Also, I don’t speak Russian; are you ever gonna show translations? Seeing a page and having absolutely no idea what’s being said is extremely boring.
I’m glad you’re sticking with it, because this chapter and the next are going to be for you -a lot of important things will be revealed as we approach the midpoint of the book, and I think (hope) you’ll find what you’re looking for. As I said above, I dint want this to be a big wank like Lost so I’m trying to make an interesting but reasonable story arc. This set of chapters is a big part of the setup for that.
–M
You know… My first reaction was also “The hell? Are there no one curious enough just to check if the snow is real?”
But then again… They are all military. So from their wiev if something is curious and shiny = 99% it’s a booby trap. Do not touch.

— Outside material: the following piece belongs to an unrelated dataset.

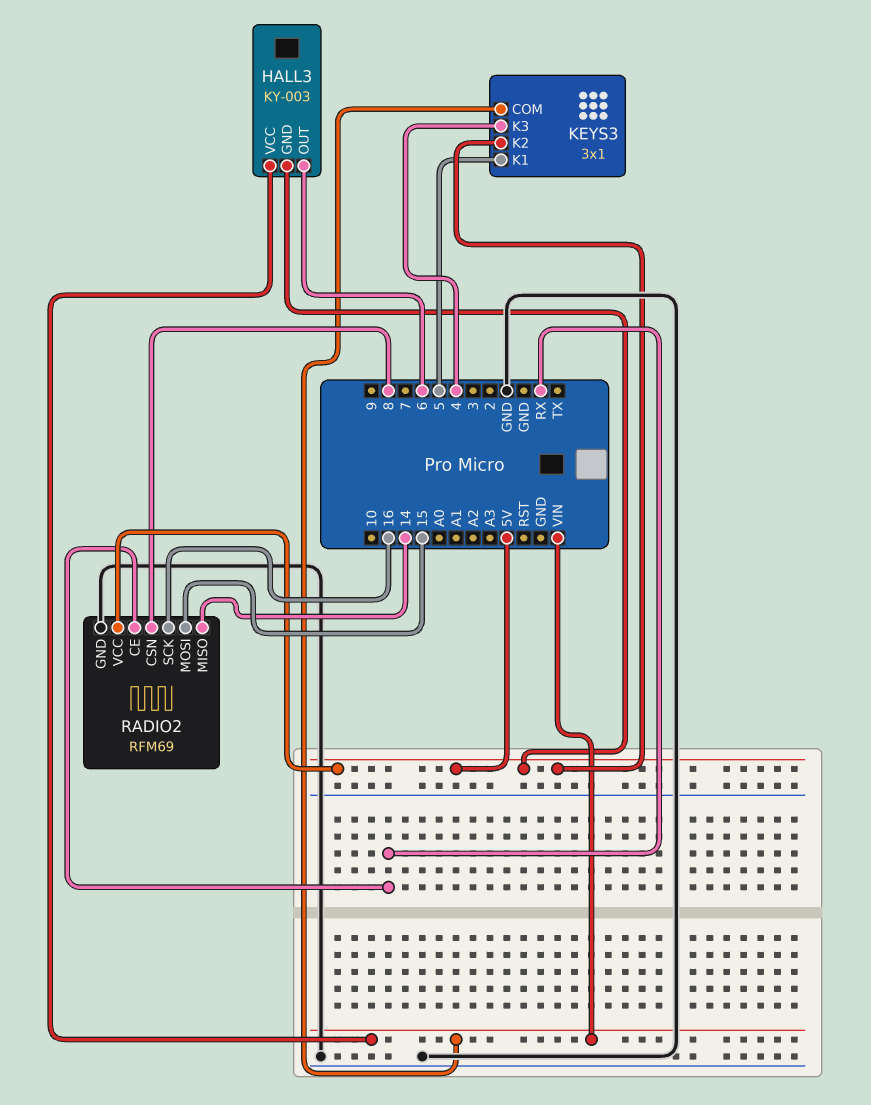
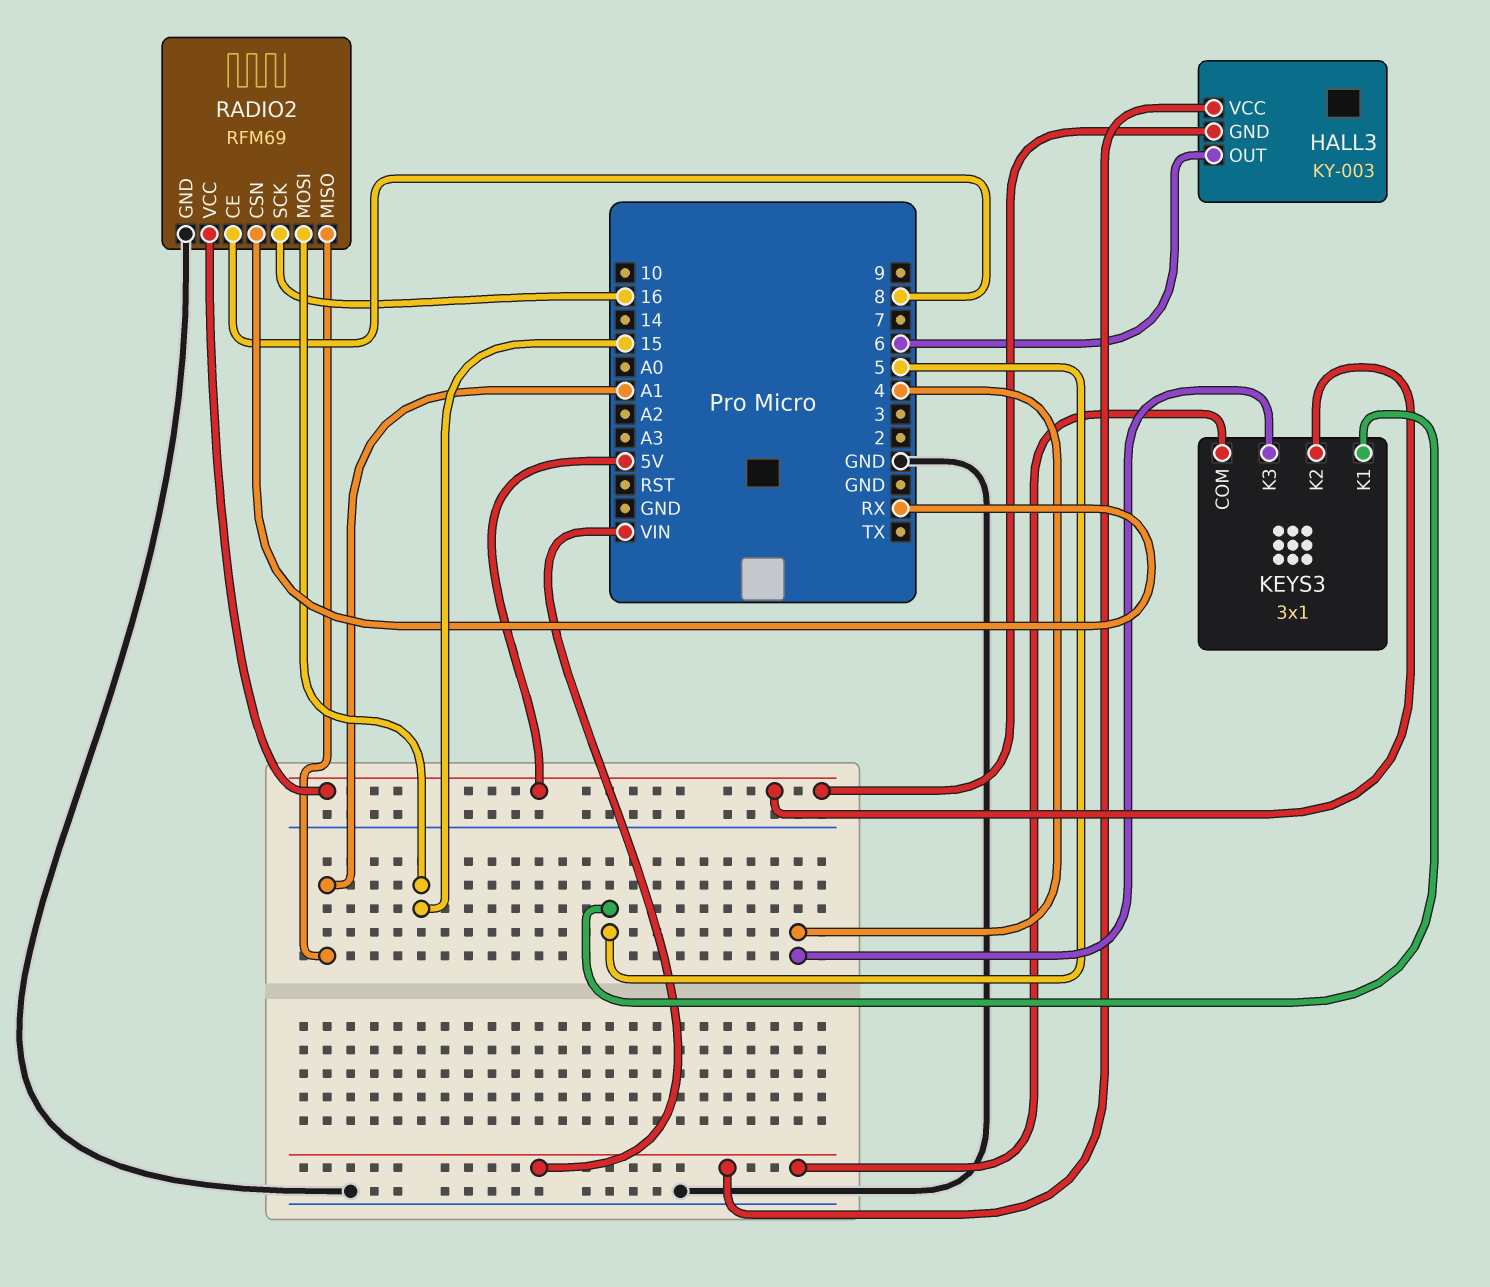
RADIO2 pin CE: RX -> 8
RADIO2 pin CSN: 8 -> RX
RADIO2 pin MISO: 14 -> A1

Besides… all they have to shut those locations from their base is internal doors. And they are not likely to be designed to survive anything serious. So IF there is something hostile out there – it’s safer not to show yourself.
So it’s definately proper that they are not performing any scientific tests.
((And the closes thing they have to science is a medbay… amd it is currently busy examining Sarah… Planty of test to perform))
A little fuzz won’t scare me away.
It just got more more mysterious, I cant go without knowing whats happening!
But why Is the Colonel soo cool about “the thing”? I dont think his experence and training could help to be lees impressed.
Considering Zaballa and he orchestrated the mass murder of millions a little crazyness won’t scare or impress him.
Not to mention that he’s seen some pretty crazy stuff in his time. There was Singapore… but well, we’ll get into that later, perhaps.
–M
“You are entering the vicinity of an area adjacent to a location. The kind of place where there might be a monster, or some kind of weird mirror. These are just examples; it could also be something much better. Prepare to enter: The Scary Door.”
“You’re entering a realm which is unusual. Maybe it’s magic, or contains some kind of monster… The second one. Prepare to enter the Scary Door.”
“You’re on a scenic route through a state recreational area known as the human mind. You ask a passer-by for directions, only to find he has no face or something. Suddenly up ahead, a door in the road. You swerve, narrowly avoiding The Scary Door.”
“Imagine, if you will, a three by seven inch wooden frame — a frame that’s a gateway to a world of imagination. Wipe your mind on the welcome mat. You’re about to enter The Scary Door.”
“Imagine, if you will, an announcer you can barely understand. He refers to a [mutters], but you’re not quite sure what he said. He seems to be eating something, or perhaps he’s a little drunk. It’s remotely possible that he just said something about the Scary Door.”
“You’re taking a vacation from normality. The setting: a weird motel where the bed is stained with mystery. And there’s also some mystery floating in the pool. Your key card may not open the exercise room because someone smeared mystery on the lock. But it will open the Scary Door.”
0_o
Well, hey, it is science FICTION, after all. As a scientist, I love the fiction! Even if you reverse the emphasis, giving up in disgust at every mind-blowing phenomenon would get us nowhere fast.
It is fiction, yes, but I’m trying hard to maintain my internal consistency here, anyhow. Glad you’re sticking with it, anyway!
–M
I can still comprehend things, so it’s not weird enough! >:(
Note to self: make comic weirder…
😀
–M
What the fu… Mike, what did you do?!